#### BRIEF
Return each line of the records that contains the word "chart". Only matches with the same uppercase and lowercase letters count.

#### GIVEN DATA
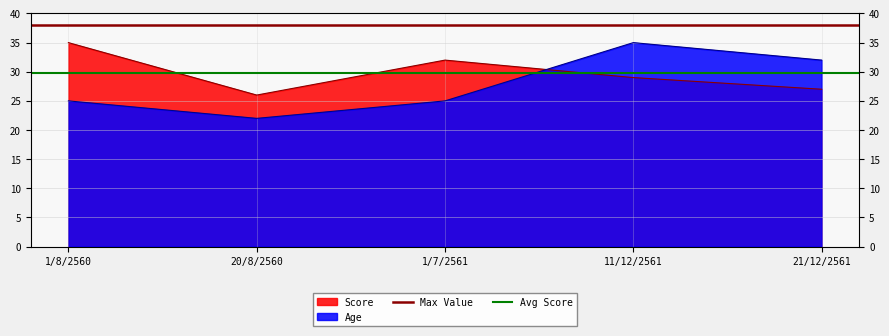

How many lines are shown in the chart?

2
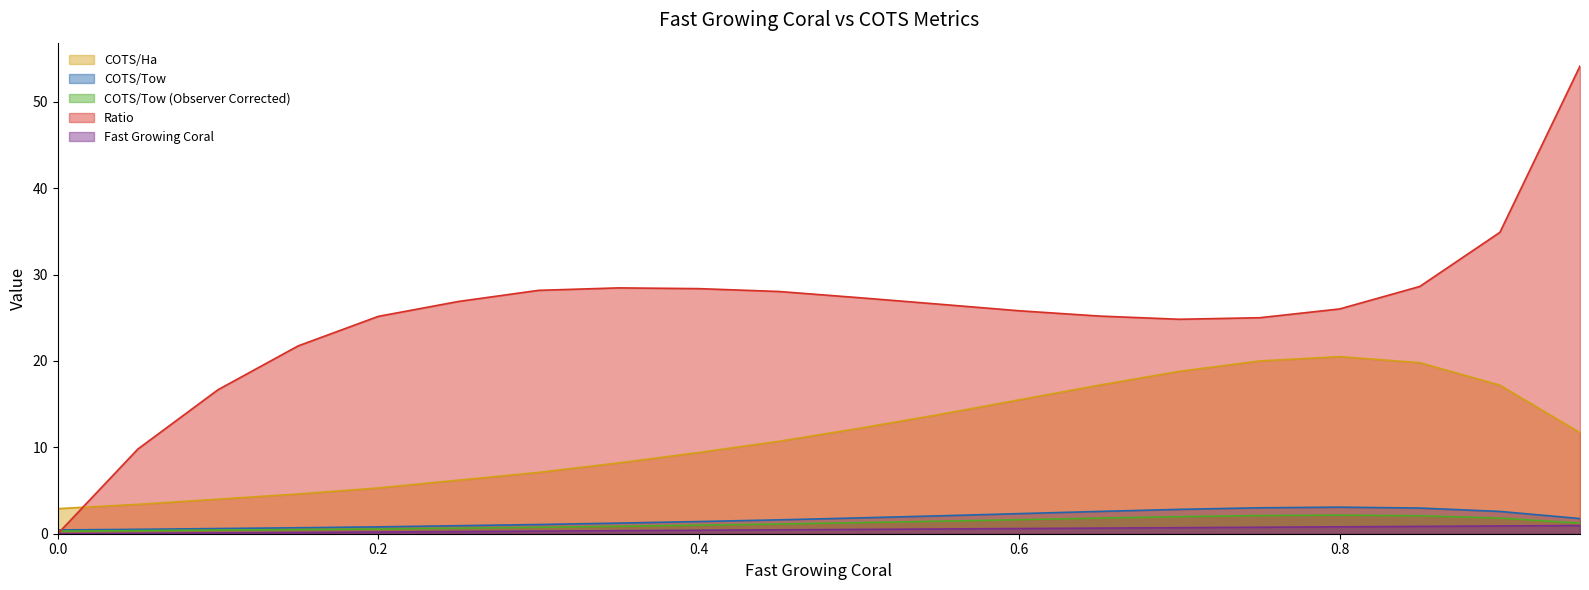

Is it true that COTS/Tow equals 1.0 at 0.45?

False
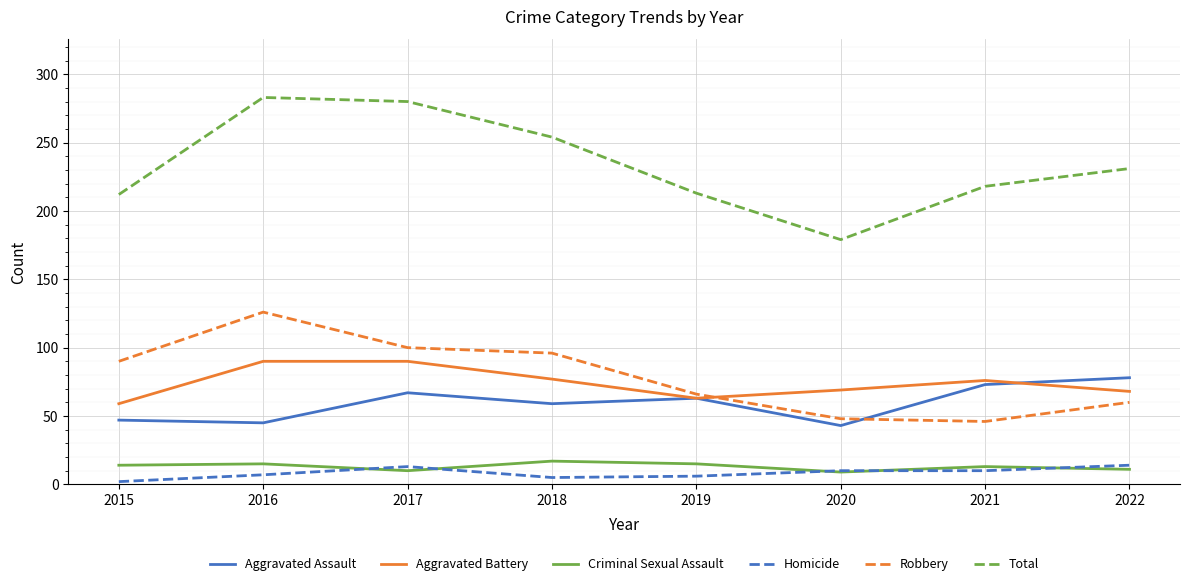

Where does the Homicide series first go above 10?

2017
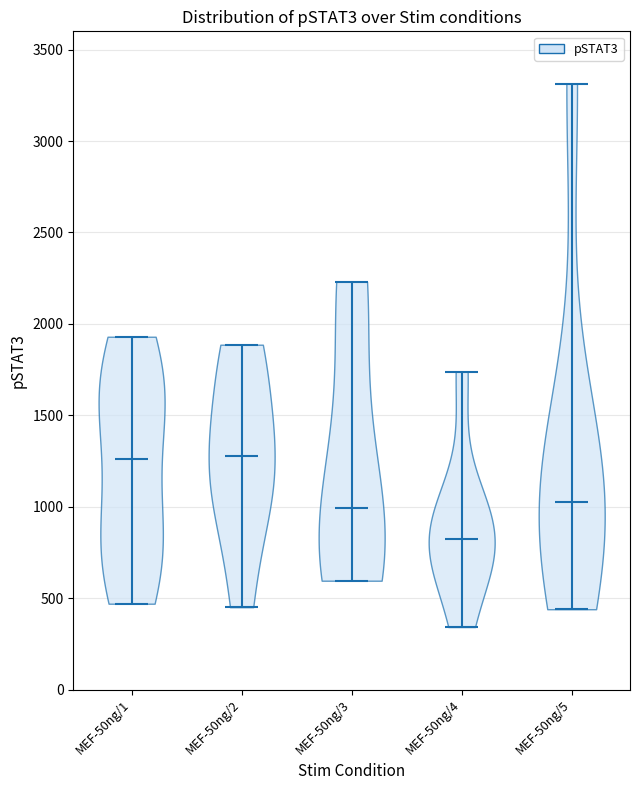

Reading left to right, read every violin against the y-axis: where its median line is, and the lowest and highest points it reaches. The values are not printed on the chart, so give them approximately, as read against the axis.

MEF-50ng/1: median line 1250, lowest point 450, highest point 1950
MEF-50ng/2: median line 1300, lowest point 450, highest point 1900
MEF-50ng/3: median line 1000, lowest point 600, highest point 2250
MEF-50ng/4: median line 800, lowest point 350, highest point 1750
MEF-50ng/5: median line 1050, lowest point 450, highest point 3300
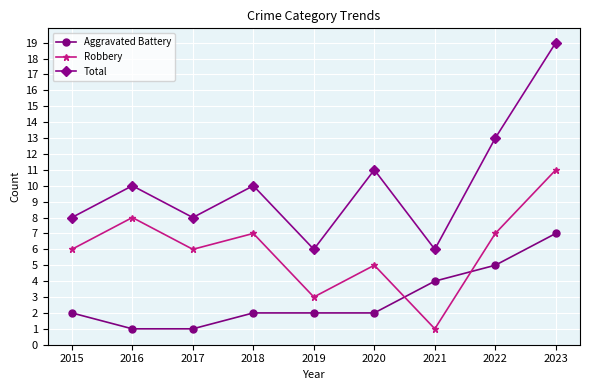

True or false: Aggravated Battery has more than 1 interior local peaks.

False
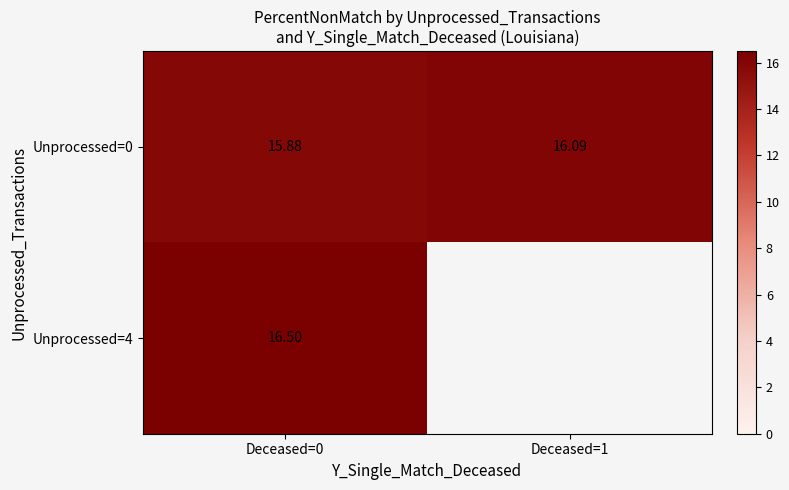

Where is row_0 nearest to the value 15?

Deceased=0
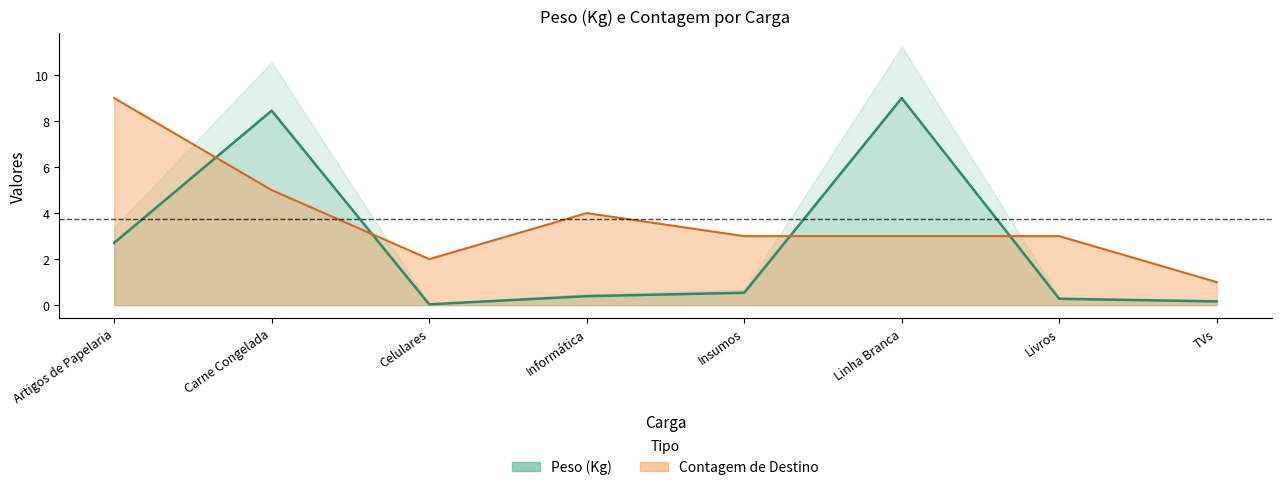

What is the value of the Contagem point at the 6th from the left?

3.0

#### RESULT OF THE EXERCISE
How many lines are shown in the chart?
Reading left to right, read every violin against the y-axis: where its median line is, and the lowest and highest points it reaches. The values are not printed on the chart, so give them approximately, as read against the axis.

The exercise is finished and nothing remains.